The upshot of all this is that a public sector employees when dealing with a request for information might have to consider providing all or part of the information under the Environmental Information Regulations even if the person requesting it refuses to pay the new FOI charge. The Government should really be trying to cut bureaucracy by making these two access to information laws as similar as possible and as simple as possible.

refunds
If you start charging for something and you don’t provide or you only provide all of it or you provide it late or there is a problem with it expect requests for refunds.
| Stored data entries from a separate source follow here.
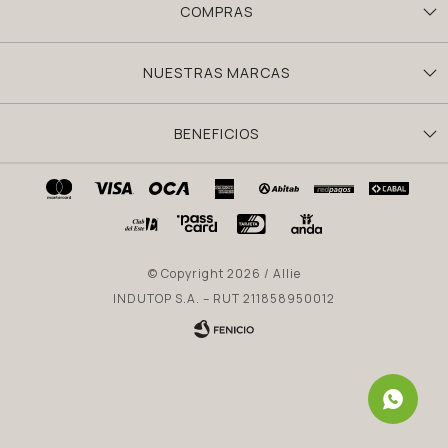
COMPRAS
NUESTRAS MARCAS
BENEFICIOS
© Copyright 2026 / Allie
INDUTOP S.A. – RUT 211858950012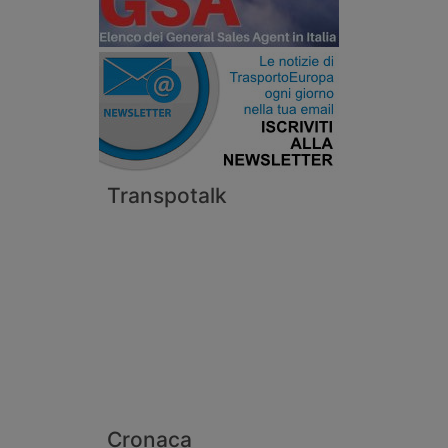
Transpotalk
Cronaca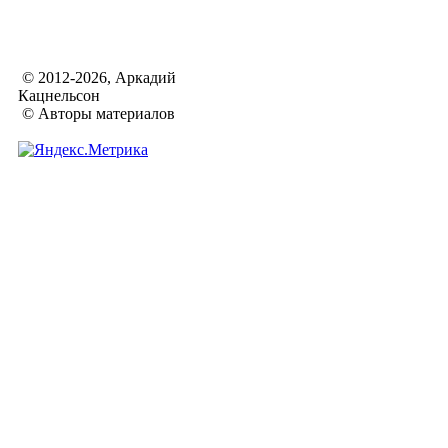
© 2012-2026, Аркадий
Кацнельсон
© Авторы материалов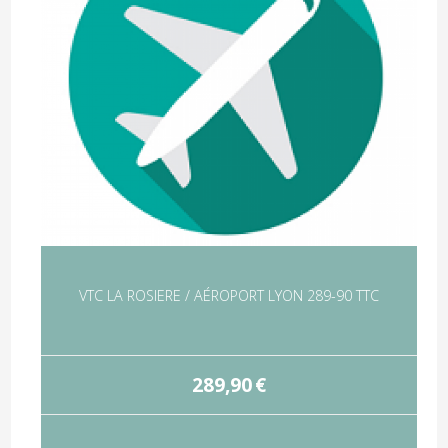
VTC LA ROSIERE / AÉROPORT LYON 289-90 TTC
289,90
€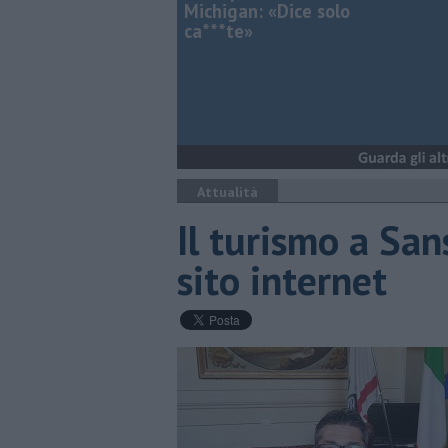
Michigan: «Dice solo
ca***te»
Attualità
Il turismo a Sa
sito internet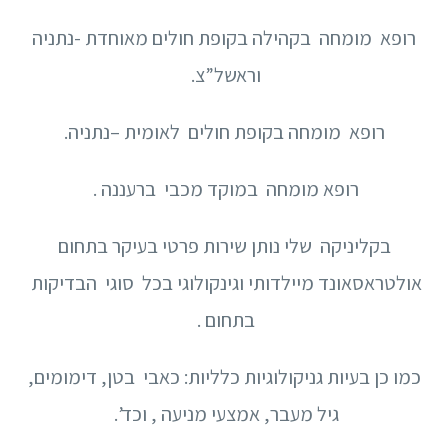
רופא מומחה בקהילה בקופת חולים מאוחדת -נתניה
וראשל”צ.
רופא מומחה בקופת חולים לאומית –נתניה.
רופא מומחה במוקד מכבי ברעננה .
בקליניקה שלי נותן שירות פרטי בעיקר בתחום
אולטראסאונד מיילדותי וגינקולוגי בכל סוגי הבדיקות
בתחום .
כמו כן בעיות גניקולוגיות כלליות: כאבי בטן, דימומים,
גיל מעבר, אמצעי מניעה , וכד’.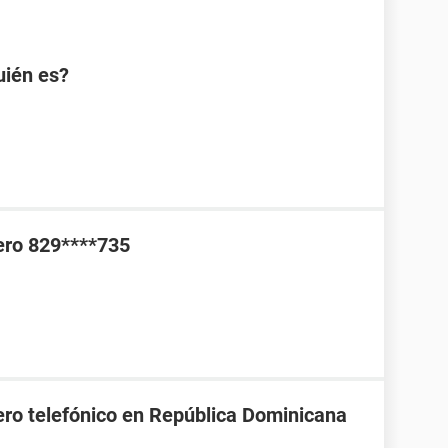
uién es?
ero 829****735
ro telefónico en República Dominicana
Public bodies will have to have a procedure in place for deciding when to pay refunds and procedures for paying money back which could end up costing more than the modest fee the Government might be planning to introduce. Individual requesters may be more likely to request internal reviews and raise complaints with the ICO and other regulators if they feel they have not received what they have paid for. A no refunds policy might be an option but then you have to deal with the unhappy customer who finds out later that the information he/she had requested was on your website but much harder to find than it should have been.

people will ask for more information in one request
If people are charge say £15 per request they will be tempted to get as much information as they can in one go to get value for money rather than asking for what they think they need at that point in time. This will lead to longer and more complicated requests.

conclusion
A small charge for each request may seem superficially attractive as a way of covering the cost of FOI but it will cause a number of practical difficulties when we should be trying to make accessing information from public bodies as simple as possible.